计算机工程与应用 ›› 2017, Vol. 53 ›› Issue (17): 160-165.DOI: 10.3778/j.issn.1002-8331.1610-0315

• 模式识别与人工智能 • 上一篇    下一篇

全局信息融合的汉语方言自动辨识

邱远航1,顾明亮1,马  勇1,金  赟1,韩  军1,赵冬梅1,赵呈昊2   

  1. 1.江苏师范大学 物理与电子工程学院,江苏 徐州 221116
    2.江苏师范大学 电气工程及自动化学院,江苏 徐州 221116
  • 出版日期:2017-09-01 发布日期:2017-09-12

Automatic identification of Chinese dialects based on global information fusion

QIU Yuanhang1, GU Mingliang1, MA Yong1, JIN Yun1, HAN Jun1, ZHAO Dongmei1, ZHAO Chenghao2   

  1. 1. School of Physics and Electronic Engineering, Jiangsu Normal University, Xuzhou, Jiangsu 221116, China
    2. School of Electrical Engineering & Automation, Jiangsu Normal University, Xuzhou, Jiangsu 221116, China
  • Online:2017-09-01 Published:2017-09-12

摘要: 提出身份认证矢量(Identity vector,I-vector)结合韵律信息的汉语方言辨识方法。全差异空间替代本征音与本征信道空间,将高维超矢量映射为低维I-vector表示,并进行信道补偿与特征降维处理。汉语是有调语言,各方言在其韵律结构上具有明显差异,I-vector特征融合全局韵律信息,可有效增补各方言鉴别性。利用融合信息对闽、粤、吴等五种方言以及普通话进行辨识实验,等错率(Equal Error Rate,EER)达到8.01%,比高斯混合模型-通用背景模型(Gaussian Mixture Model-Universal Background Model,GMM-UBM)降低56.2%,表明融合全局韵律信息的I-vector方法可有效提高汉语方言辨识正确率。

- [提取信息]
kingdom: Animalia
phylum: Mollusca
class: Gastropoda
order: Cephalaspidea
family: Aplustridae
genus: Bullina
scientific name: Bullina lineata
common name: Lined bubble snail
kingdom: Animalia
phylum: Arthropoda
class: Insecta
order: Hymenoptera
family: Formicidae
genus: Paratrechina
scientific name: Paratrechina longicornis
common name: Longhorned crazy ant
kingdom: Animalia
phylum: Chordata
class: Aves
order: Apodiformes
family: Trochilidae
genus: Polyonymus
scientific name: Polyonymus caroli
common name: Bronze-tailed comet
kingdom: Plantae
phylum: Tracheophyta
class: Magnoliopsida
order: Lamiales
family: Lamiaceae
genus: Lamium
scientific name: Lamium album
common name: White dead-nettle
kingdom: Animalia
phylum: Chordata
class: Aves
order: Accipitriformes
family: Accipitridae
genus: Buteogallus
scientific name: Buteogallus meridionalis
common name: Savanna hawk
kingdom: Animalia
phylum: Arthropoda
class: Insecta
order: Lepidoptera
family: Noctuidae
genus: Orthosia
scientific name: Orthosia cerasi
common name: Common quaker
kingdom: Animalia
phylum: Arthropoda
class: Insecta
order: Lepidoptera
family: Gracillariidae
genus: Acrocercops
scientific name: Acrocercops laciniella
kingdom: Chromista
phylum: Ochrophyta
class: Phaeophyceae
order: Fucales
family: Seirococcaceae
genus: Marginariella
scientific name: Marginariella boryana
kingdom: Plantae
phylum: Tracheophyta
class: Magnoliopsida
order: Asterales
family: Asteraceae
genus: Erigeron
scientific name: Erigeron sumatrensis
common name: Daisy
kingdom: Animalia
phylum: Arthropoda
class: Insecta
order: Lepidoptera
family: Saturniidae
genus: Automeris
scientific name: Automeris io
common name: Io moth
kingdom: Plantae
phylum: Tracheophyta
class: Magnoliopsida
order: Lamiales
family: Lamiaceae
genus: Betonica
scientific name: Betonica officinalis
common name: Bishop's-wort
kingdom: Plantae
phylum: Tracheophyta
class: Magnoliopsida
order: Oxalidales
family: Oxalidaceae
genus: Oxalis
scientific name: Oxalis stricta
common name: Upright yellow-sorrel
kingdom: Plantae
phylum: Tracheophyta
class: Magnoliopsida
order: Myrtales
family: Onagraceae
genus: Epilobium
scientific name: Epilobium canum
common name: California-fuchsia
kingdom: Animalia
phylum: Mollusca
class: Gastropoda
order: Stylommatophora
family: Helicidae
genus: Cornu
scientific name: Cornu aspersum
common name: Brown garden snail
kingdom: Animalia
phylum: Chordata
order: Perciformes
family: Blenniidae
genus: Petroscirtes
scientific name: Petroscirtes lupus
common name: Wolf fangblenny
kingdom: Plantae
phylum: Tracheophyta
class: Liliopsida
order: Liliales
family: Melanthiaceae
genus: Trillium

- [任务内容] 从这篇汉语方言自动辨识摘要的最后一句之后接着写下去。 这些数据与任务无关，可以不看。

- [书面回答]
关键词: 汉语方言辨识, 韵律特征, I-vector, 特征融合

Abstract: A new method of Chinese dialects identification based on Identity vector(I-vector) combined with prosodic information is proposed. The high-dimensional super-vector is mapped to a low-dimensional I-vector representation by Total Variability(TV) model. Channel compensation and feature dimension reduction are also performed. Chinese is a typical language with a tone and Chinese dialects have obvious differences among rhythm, stress and other rhythmic structure. The serial fusion of I-vectors with global prosodic information can improve the distinguishability of Chinese dialects effectively. The Equal Error Rate(EER) using fusion strategy of five Chinese dialects and Mandarin is 8.01%, which is 56.2% lower than the Gaussian Mixture Model-Universal Background Model(GMM-UBM) method. The experimental results show that the I-vector method fusing global prosodic information can improve the Chinese dialects identification accuracy effectively.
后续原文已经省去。